4. Manson had a swastika tattooed between his eyebrows
Throughout their trial, all Family members, including Manson, had the letter ‘X’ carved between their eyebrows to show solidarity. But when Manson suddenly changed his appearance from innocuous-looking, long-haired hippy to thuggish skinhead, he altered the mark into a crude swastika. He later turned this into a tattoo during his incarceration, when he had more time on his hands. ‘The mark on my head simulates the dead head black stamp of rejection, anti-church, falling cross, devil sign, death, terror, fear’, he explained in a 1971 interview. His white supremacist beliefs presumably also contributed to his adoption of the Nazi symbol.
3. In 1984, a fellow inmate set Manson on fire, leaving him with burns covering 20% of his body
At the time of his final, unsuccessful appeal for parole in 2012, Manson had committed 108 serious discipline violations during his incarceration, 35 of which were violent. His predilection for violence, swastika tattoo, and the heinous crimes he committed made him a target for many other prisoners. In 1984, he was involved in a particularly nasty incident at the California Medical Facility. After threatening fellow inmate, Jan Holmstrom, for his religious beliefs, second-degree murderer Holmstrom doused Manson in paint thinner at the facility’s hobby shop and set him on fire. Manson suffered burns on 20% of his body.

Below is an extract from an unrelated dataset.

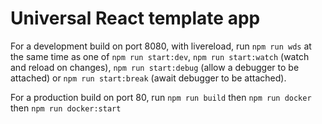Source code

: # Universal React template app

For a development build on port 8080, with livereload, run `npm run wds` at the same time as one of `npm run start:dev`, `npm run start:watch` (watch and reload on changes), `npm run start:debug` (allow a debugger to be attached) or `npm run start:break` (await debugger to be attached).

For a production build on port 80, run `npm run build` then `npm run docker` then `npm run docker:start`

2. He died in 2017, having never expressed any remorse for his crimes
In total, Manson was convicted of 9 murders, some of which only came to light during his imprisonment. For decades, he denied all charges against him, but in 2011 he had the following to say to a prison psychologist: ‘I am special. I am not like the average inmate. I have put five people in the grave.’ But although he seems to have admitted to some of the murders for which he was convicted (assuming these weren’t others that hadn’t been discovered), Manson never once showed remorse for what he’d done. He died alone after a heart attack in 2017.
1. Manson has released several albums, and there is still something of a cult surrounding him to this day…
Manson’s trial gave him the level of fame he had long-coveted, and the platform from which to spread his beliefs. Unable to secure a record deal before his arrest in 1969, a recording of 13 of his songs, Lie: The Love and Terror Cult, was released shortly before the trial got underway, and he recorded many other albums during his imprisonment. Manson gave many interviews while in prison, some of which were filmed for documentaries. References to Manson’s thoughts are numerous in popular music but, most disturbingly, he is still idolized by Neo-Nazi groups across the world today.